Inventory Turns Calculation

Offers Clues To A Company’s Health

By: - Management - May 24, 2011
inventory turns calculation

Just about everyone, at one time or another, has heard a businessperson refer to “inventory.”

“I have to check my inventory to see if I have it.”

“We are closed the last day of this month for inventory.”

What are they really talking about?

Inventory, as defined by Webster’s is “an itemized list or catalog of goods and property.” It is also “a list of the stock of a business taken annually.”

Well, it is a lot more than those things when it comes to properly running a business. So much so that an important tool of management has become the “inventory turns calculation.”

“Inventory turns” is another way of saying turnover and the calculation will usually tell a lot about the fortunes of a business.

The inventory turns calculation, it is worth repeating, is a key way for a company to manage inventory.

The calculation, which is a relatively simple one if you have the required information at hand, is the annual cost of goods (what was paid for the goods) divided by the average inventory level.
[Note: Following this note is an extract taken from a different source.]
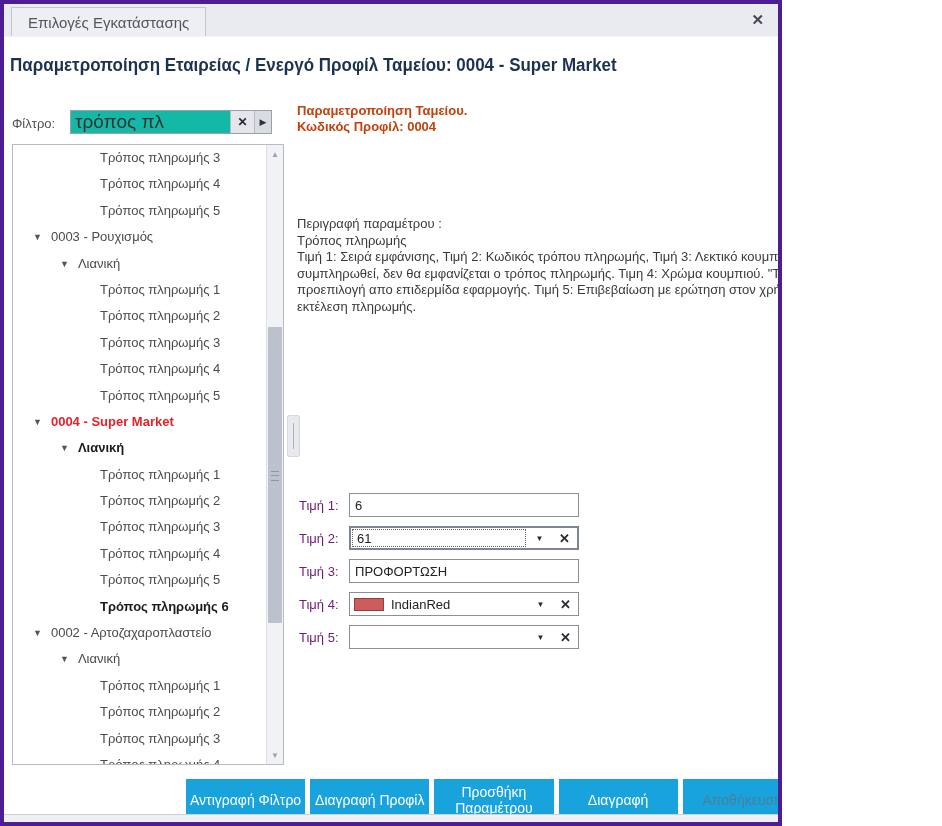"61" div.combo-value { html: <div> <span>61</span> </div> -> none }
It is often done at the beginning and middle of each month, although some companies do it on a daily basis.

What It Really Means

A lower turnover rate may point to possible problems that require prompt consideration, such as overstocking, product defects, obsolete items or faulty marketing.
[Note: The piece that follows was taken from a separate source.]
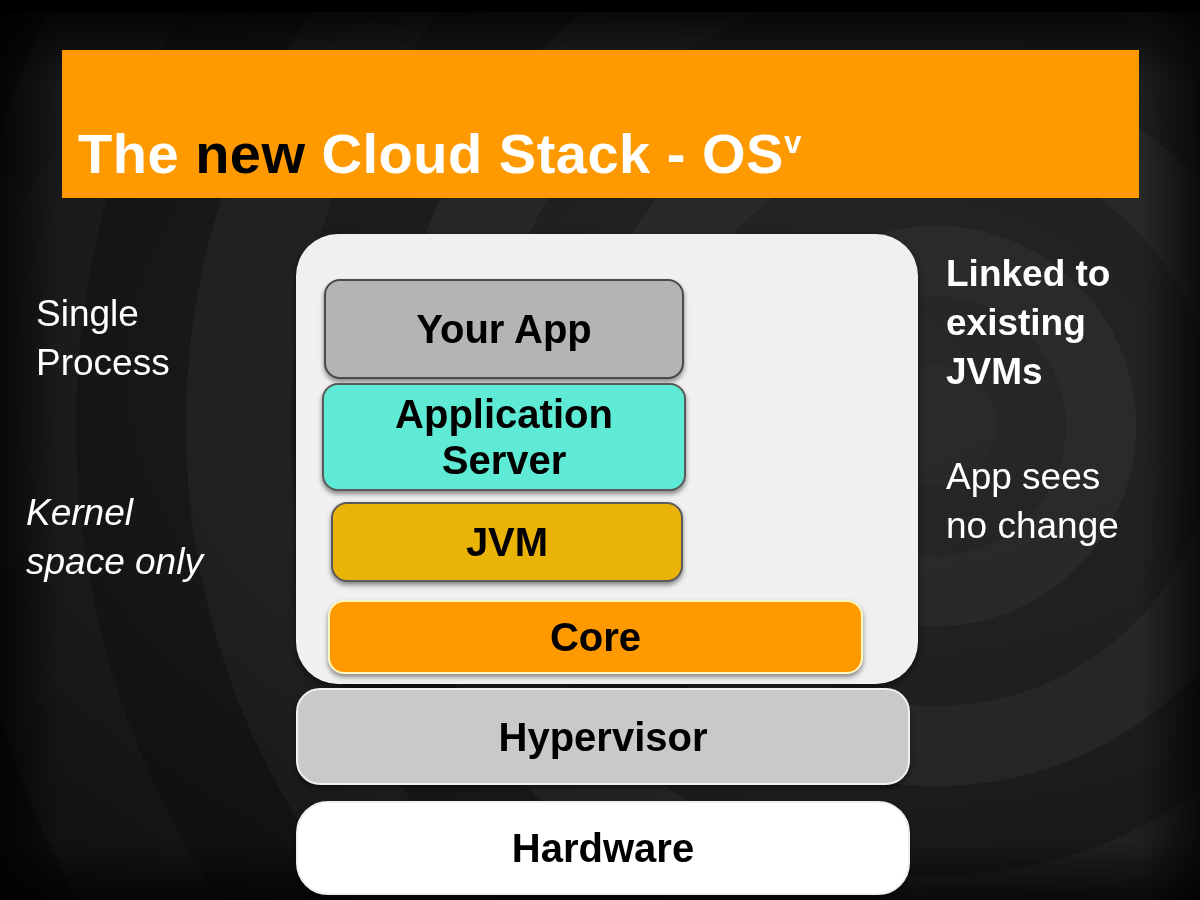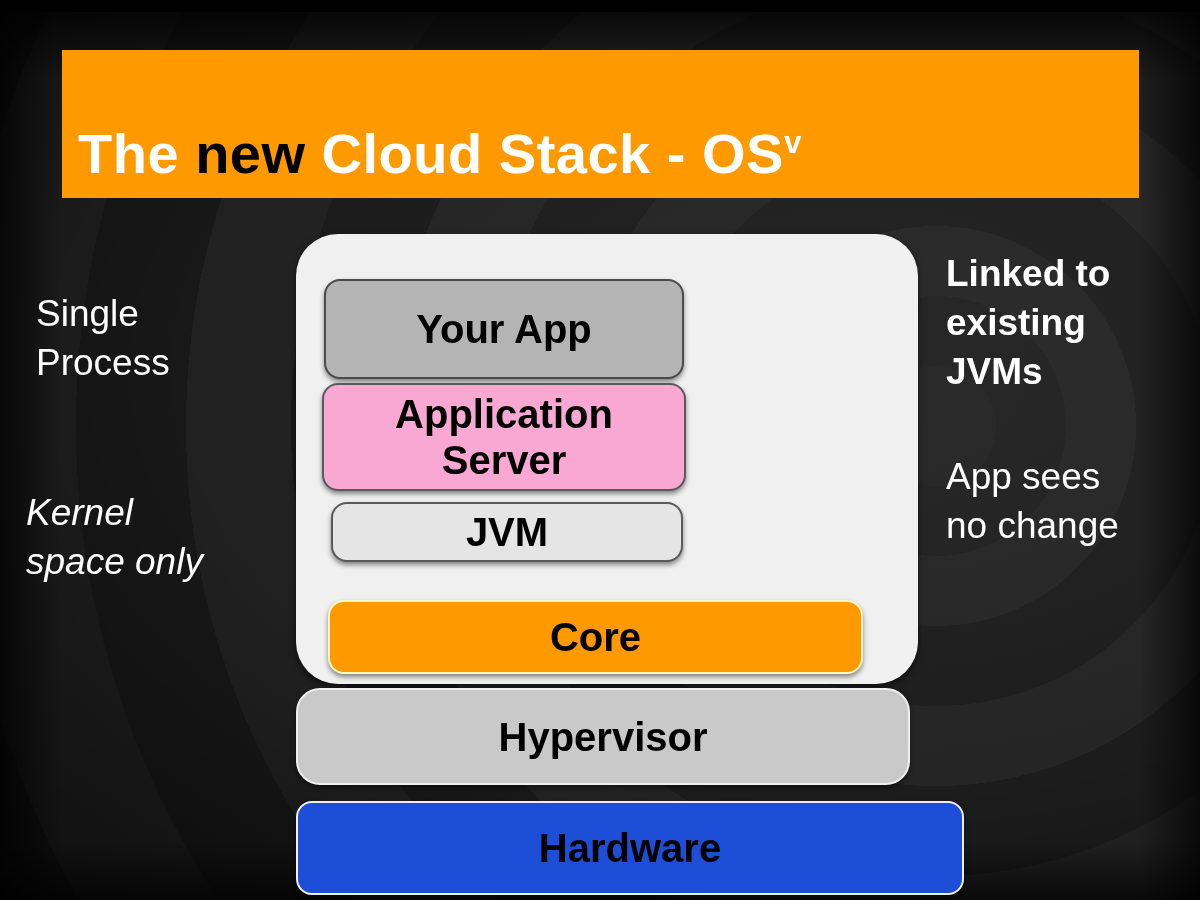"Application" #box-app-server { background: #f9a8d4 -> #5eead4 }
A higher turnover rate may point to insufficient inventory

Inventory accounts for a major chunk of a company’s working capital

Consequently, if there is a low turnover, a company is tying up a significant portion of its cash in an asset that may not be easy to liquidate in the short-term.

Decision making regarding the ideal inventory turns for a company will take into account the average gross margin that comes from the sale of the products. The higher the gross margin, the lower the inventory turns can be. On the flip side of the coin, a lower gross margin calls for a higher turnover.

However, there is a slight twist to this logic. The annual turnover rate does not suggest that every item in stock will turn over at the same rate. Some go faster than others and some may eventually become dead stock.

A very well-managed company may even calculate turnover for every product it possesses. This will provide some clarity as to the company’s return on investment.

Remember, while inventory turns calculation is just one tool of measurement, when coupled with other measurements it helps paint an accurate picture of where the company is heading.